1)松谷化学工業(株)製「ファリネックスVA70TJ」
2)日新製糖(株)製「上白糖」
3)キユーピータマゴ(株)製「乾燥卵白Kタイプ」
4)日本新薬(株)製「Wheyco W80」
5)エー・ディー・エム・ジャパン(株)製「ノヴァザン200メッシュ」
6)三栄源エフ・エフ・アイ(株)製「CESAGUM LN-1/200」
7)(株)カネカ製「パーム油(10℃のSFC:50.9%、30℃のSFC:9.8%)」
8)横関油脂工業(株)製「ハイエルシン菜種極度硬化油(10℃のSFC:99.4%、30℃のSFC:98.8%)」
9)パーム油とヤシ油のエステル交換油(10℃のSFC:55.3%、30℃のSFC:11.5%)(製造の情報は後述)
10)日本新薬(株)製「カゼインカリウム」
11)(株)カネカ製「菜種油(10℃のSFC:0.0%、30℃のSFC:0.0%)」
12)(株)カネカ製「ストロベリーソース」(20℃における粘度:22Pa・s、pH:3.6)
13)ポッカサッポロフード&ビバレッジ(株)製「シチリアンストレート」(20℃における粘度:0.1Pa・s、pH:2.4)
【0052】
<保形性の評価>
作製した菓子用ペーストを、星形の口金を使用して絞り出し、10℃で24時間静置した後、熟練した10名のパネラーが目視で観察して、以下の基準で評価した。各人の評価値の平均値を評価値とした。

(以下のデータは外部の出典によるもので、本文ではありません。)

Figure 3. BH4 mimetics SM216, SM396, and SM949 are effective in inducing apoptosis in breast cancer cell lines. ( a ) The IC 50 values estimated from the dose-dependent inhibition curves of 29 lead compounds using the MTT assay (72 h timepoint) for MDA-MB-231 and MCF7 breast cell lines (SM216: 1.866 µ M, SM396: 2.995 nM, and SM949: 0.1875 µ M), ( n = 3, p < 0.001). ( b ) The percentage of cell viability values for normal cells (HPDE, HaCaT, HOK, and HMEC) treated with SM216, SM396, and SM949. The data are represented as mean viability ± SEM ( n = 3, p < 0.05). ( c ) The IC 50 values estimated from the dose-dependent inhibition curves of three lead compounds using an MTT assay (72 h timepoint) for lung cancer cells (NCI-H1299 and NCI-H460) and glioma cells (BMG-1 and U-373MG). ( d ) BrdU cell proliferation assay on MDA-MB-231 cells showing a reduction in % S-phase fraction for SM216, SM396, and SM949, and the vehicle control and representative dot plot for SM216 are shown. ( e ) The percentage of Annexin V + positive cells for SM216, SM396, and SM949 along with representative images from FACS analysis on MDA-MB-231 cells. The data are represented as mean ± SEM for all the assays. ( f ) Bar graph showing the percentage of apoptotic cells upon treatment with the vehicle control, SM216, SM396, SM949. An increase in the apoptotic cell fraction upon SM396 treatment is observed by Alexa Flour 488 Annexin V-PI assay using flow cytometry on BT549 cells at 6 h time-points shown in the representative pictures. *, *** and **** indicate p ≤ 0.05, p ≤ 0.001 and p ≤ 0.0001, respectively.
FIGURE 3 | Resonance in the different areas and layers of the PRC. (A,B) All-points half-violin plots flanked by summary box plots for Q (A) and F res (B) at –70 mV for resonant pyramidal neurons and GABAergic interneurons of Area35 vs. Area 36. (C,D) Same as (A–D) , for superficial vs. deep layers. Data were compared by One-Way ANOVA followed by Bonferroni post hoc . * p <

5点:実施例11と比較して形状変化が全く見られず、保形性が非常に高い。
4点:実施例11と比較して形状変化が少なく、保形性が高い。
3点:実施例11と同程度の形状変化があり、保形性がやや低い。
2点:実施例11と比較して形状変化が大きく、保形性がかなり低い。
1点:実施例11と比較してダレて形状が完全に変化し、保形性が非常に低い。
【0053】
[実施例及び比較例で使用した原料9)の製造]
パーム油((株)カネカ製):76重量部、ヤシ油((株)カネカ製):24重量部の混合物を、500Paの減圧下90℃に加熱し、ナトリウムメチラート(日本曹達株式会社製):0.2重量部を加えて30分攪拌してランダムエステル交換を行った。水洗した後、500Paの減圧下、90℃で白土(水澤化学工業株式会社製):2重量部を加えて脱色し、250℃、200Paの条件で1時間脱臭してパーム油とヤシ油のエステル交換油を得た。パーム油とヤシ油のエステル交換油の10℃のSFCは55.3%で、30℃のSFCは11.5%であった。
【0054】
(製造例1)水中油型乳化油脂組成物の作製
表1の配合に従って、次のように水中油型乳化油脂組成物を作製した。即ち、ヒドロキシルプロピル化リン酸架橋デンプン6.0重量部、上白糖24.4重量部、乾燥卵白0.1重量部、ホエイタンパク1.9重量部、キサンタンガム0.07重量部、ローカストビーンガム0.02重量部、及び水47.5重量部が均一になるよう攪拌、及び混合しながら当該混合物を50℃まで昇温し、ここに60℃に温調したパーム油18.0重量部及びハイエルシン菜種極度硬化油2.0重量部を添加し、充分に攪拌して原料混合物を予備乳化した。その後、ホモゲナイザー(株式会社イズミフードマシナリ製)を用い10MPaの圧力で原料混合物を乳化した。得られた乳化液をコンサーム掻き取り式熱交換機(ノリタケカンパニーリミテッド社製、ノリタケクッカー・スチームミキサー)で100℃、2分間の条件で殺菌した後、60℃まで冷却し、ピロー袋に充填した。その後、5℃の冷水にて室温以下に冷却し、水中油型乳化油脂組成物を得た。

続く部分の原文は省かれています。